Que nul ne s'avance s'il n'est bien chaussé. Telle pourrait être la devise des sentiers de la Réunion. La petite ballade familiale qui commence par un sentier balisé recouvert de pouzzolane, vous demandera finalement une  bonne heure de marche et se terminera par le franchissement d'une rivière à gué. Sous la pluie. Qui tombe verticale, en grosses gouttes serrées, mais pas trop froide. Vos chaussures n'y survivront pas. Consolez-vous en pensant à votre fierté lorsque vous montrerez vos photos à vos amis.
Takamaka, le trou de fer, le cirque de Mafate font partie de ces lieux que seuls les marcheurs et les amateurs de cartes postales peuvent contempler en majesté. Les cartophilistes se privant toutefois des joies humides évoquées plus haut. Mafate, c'est sans doute le plus beau des cirques, car le plus inaccessible. Les habitants sont disséminés dans des îlets, ensemble de cases formant, dans le meilleur des cas, un embryon de village. Pour les plus pittoresques, les cases sont accrochées aux parois, posées sur des replats. On y accède à s'accrochant aux lianes. Ou aux basques du facteur, qui fait ce petit exercice tous les jours. Il a le mollet musclé, le jarret ferme, le visage tanné par le soleil. Et 40 kilos de courrier à distribuer.

Ce n'est certes pas lui qui s'amuserait à lancer ses chaussures sur un fil électrique. Non, ce n'est pas un dicton local, il s'agirait plutôt d'une sorte de coutume. Un jeu pratiqué par les jeunes -et peut-être par les moins jeunes- consistant à lancer une paire de chaussures attachées par leurs lacets, de façon à orner un banal fil électrique. Pour le rendre plus intéressant. Plus folklorique. Le passe-temps a au moins le mérite de susciter les interrogations des touristes, intrigués par toutes ces pompes suspendues aux entrées des villages.
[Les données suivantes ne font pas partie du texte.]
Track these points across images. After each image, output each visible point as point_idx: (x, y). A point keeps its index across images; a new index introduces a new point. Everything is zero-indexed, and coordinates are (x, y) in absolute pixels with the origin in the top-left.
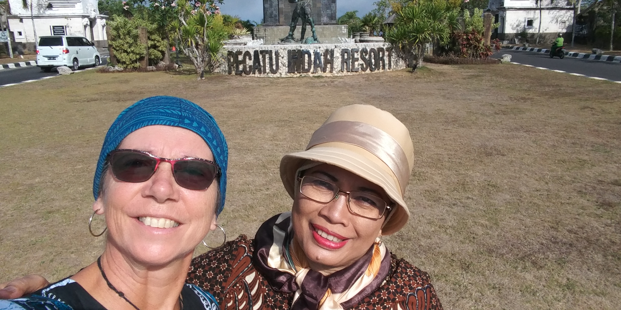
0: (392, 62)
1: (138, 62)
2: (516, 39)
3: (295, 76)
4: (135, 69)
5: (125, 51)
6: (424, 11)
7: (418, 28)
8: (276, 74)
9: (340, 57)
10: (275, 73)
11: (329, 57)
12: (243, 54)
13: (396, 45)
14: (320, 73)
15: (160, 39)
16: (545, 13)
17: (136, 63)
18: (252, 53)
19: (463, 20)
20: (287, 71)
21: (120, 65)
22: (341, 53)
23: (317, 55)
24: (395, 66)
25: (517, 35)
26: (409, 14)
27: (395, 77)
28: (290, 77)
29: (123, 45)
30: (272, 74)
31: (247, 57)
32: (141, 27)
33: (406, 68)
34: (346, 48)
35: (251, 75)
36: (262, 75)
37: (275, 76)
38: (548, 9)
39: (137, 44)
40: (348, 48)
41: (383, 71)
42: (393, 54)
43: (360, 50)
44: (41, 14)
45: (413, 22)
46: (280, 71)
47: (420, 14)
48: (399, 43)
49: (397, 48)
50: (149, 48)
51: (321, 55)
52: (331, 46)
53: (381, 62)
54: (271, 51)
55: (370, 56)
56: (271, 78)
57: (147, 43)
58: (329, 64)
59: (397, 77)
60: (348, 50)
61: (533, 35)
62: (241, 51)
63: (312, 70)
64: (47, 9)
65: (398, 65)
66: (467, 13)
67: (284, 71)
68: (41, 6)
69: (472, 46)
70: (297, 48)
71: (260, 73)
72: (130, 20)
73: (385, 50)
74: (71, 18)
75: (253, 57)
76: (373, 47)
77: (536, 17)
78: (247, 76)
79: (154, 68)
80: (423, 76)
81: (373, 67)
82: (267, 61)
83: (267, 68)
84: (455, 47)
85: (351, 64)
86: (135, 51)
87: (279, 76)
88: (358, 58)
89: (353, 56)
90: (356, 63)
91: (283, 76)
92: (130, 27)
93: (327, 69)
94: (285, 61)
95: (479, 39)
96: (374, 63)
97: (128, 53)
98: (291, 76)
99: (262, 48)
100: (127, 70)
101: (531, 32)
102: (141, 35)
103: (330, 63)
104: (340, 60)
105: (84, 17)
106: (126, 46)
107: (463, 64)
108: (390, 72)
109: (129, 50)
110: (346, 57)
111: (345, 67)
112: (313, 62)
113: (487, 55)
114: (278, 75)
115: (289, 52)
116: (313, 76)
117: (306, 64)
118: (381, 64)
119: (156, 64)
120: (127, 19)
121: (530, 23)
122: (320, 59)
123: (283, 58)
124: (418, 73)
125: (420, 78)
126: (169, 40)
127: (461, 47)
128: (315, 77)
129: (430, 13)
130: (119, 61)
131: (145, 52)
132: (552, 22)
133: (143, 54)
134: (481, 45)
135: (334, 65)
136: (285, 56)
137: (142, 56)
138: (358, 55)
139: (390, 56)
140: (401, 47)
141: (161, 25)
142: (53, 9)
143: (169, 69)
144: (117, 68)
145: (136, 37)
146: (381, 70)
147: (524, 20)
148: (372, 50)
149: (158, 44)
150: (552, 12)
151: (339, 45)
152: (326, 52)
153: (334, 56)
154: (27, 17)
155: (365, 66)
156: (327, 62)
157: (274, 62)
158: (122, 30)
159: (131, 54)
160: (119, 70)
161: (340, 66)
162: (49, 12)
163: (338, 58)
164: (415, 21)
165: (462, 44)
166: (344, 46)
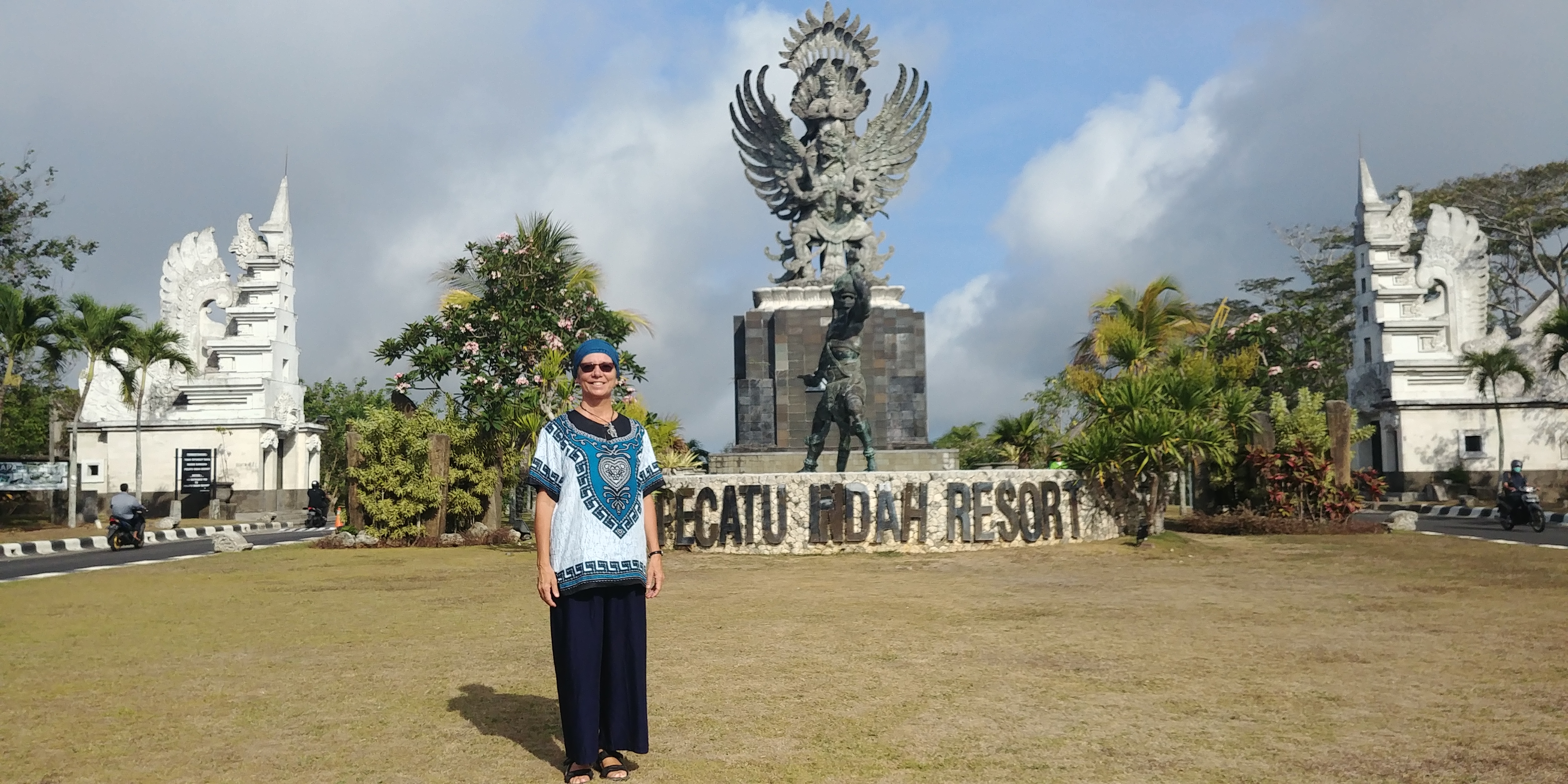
0: (1080, 519)
1: (419, 523)
2: (1436, 487)
3: (828, 551)
4: (410, 540)
5: (391, 495)
6: (1159, 389)
7: (1146, 431)
8: (780, 546)
9: (944, 503)
10: (776, 544)
11: (914, 502)
12: (695, 496)
13: (1089, 477)
14: (891, 543)
15: (481, 465)
16: (1513, 418)
17: (415, 524)
18: (719, 494)
19: (1271, 419)
20: (807, 538)
21: (371, 529)
22: (946, 494)
23: (884, 499)
24: (1089, 532)
25: (1439, 477)
26: (1119, 395)
27: (1090, 555)
28: (816, 555)
29: (385, 479)
30: (769, 547)
31: (707, 504)
32: (436, 433)
33: (1121, 536)
34: (958, 480)
35: (715, 548)
36: (743, 549)
37: (777, 550)
38: (1519, 405)
39: (420, 477)
40: (964, 481)
41: (1058, 541)
42: (1083, 499)
43: (995, 486)
44: (157, 421)
45: (1132, 416)
46: (788, 539)
47: (1148, 395)
48: (1097, 470)
49: (1092, 484)
50: (451, 488)
51: (895, 499)
52: (919, 477)
53: (1051, 518)
54: (767, 487)
55: (1022, 505)
56: (765, 555)
57: (446, 473)
58: (916, 522)
59: (1096, 556)
60: (963, 485)
61: (1486, 477)
62: (690, 487)
63: (871, 536)
64: (174, 408)
65: (1097, 528)
66: (1279, 402)
67: (801, 539)
68: (158, 401)
69: (1301, 487)
70: (834, 479)
71: (738, 540)
72: (409, 417)
73: (1061, 488)
74: (232, 431)
75: (720, 504)
76: (1028, 480)
77: (1488, 426)
78: (704, 551)
79: (460, 538)
80: (1167, 555)
81: (1032, 531)
82: (757, 512)
83: (756, 531)
84: (1253, 490)
85: (972, 521)
86: (414, 493)
87: (786, 551)
88: (990, 508)
89: (977, 499)
90: (986, 520)
91: (796, 551)
92: (409, 434)
93: (911, 533)
94: (802, 514)
95: (1317, 468)
96: (1032, 521)
97: (396, 499)
98: (818, 551)
99: (744, 480)
100: (389, 542)
101: (1479, 469)
102: (433, 455)
103: (918, 519)
104: (944, 510)
105: (265, 427)
106: (392, 483)
107: (1279, 533)
108: (1079, 544)
109: (400, 491)
110: (959, 504)
111: (957, 529)
112: (874, 515)
113: (1346, 511)
114: (783, 548)
115: (813, 490)
116: (875, 553)
117: (857, 521)
118: (1052, 525)
119: (463, 530)
120: (401, 416)
121: (1474, 443)
122: (890, 508)
123: (796, 504)
124: (1151, 546)
125: (1157, 558)
126: (502, 468)
127: (1269, 488)
128: (881, 554)
129: (1174, 393)
130: (368, 520)
131: (440, 497)
132: (1537, 443)
133: (434, 501)
134: (1326, 484)
135: (928, 524)
136: (803, 499)
137: (431, 505)
138: (990, 499)
139: (1074, 502)
140: (1102, 481)
141: (487, 429)
142: (189, 407)
143: (496, 541)
144: (362, 537)
145: (421, 458)
146: (1052, 540)
147: (1452, 437)
148: (1027, 488)
149: (474, 478)
150: (1533, 413)
151: (940, 473)
152: (907, 489)
153: (929, 502)
154: (121, 428)
155: (1008, 528)
156: (910, 516)
157: (775, 516)
158: (386, 440)
159: (404, 502)
160: (368, 542)
161: (943, 526)
162: (177, 416)
163: (937, 505)
164: (1136, 412)
165: (1273, 482)
166: (953, 476)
Mais à la Réunion, il n'y a pas que des touristes et des lanceurs de chaussures. Il y a aussi des fous. De vrais fous de jeu d'échec, qui ne se déplacent qu'en diagonale. Une fois par an, ils traversent l'île d'un bout à l'autre. A pied. Du sud-est au nord-ouest. Du Cap Méchant à Saint Denis. Ce qui fait 163 km pour 9600 mètres de dénivelé. Autant dire qu'ils gardent leurs chaussures. Et les fous sont plus nombreux qu'on ne le croit : 2555 très précisément. Mais un sur deux n'arrivera pas au bout. Entre temps, les survivants auront consommé 390 kilos de pâtes, 4600 yaourts, 2050 tranches de jambon. Et 9 kilos de piment. Pour le coup de fouet du dernier kilomètre.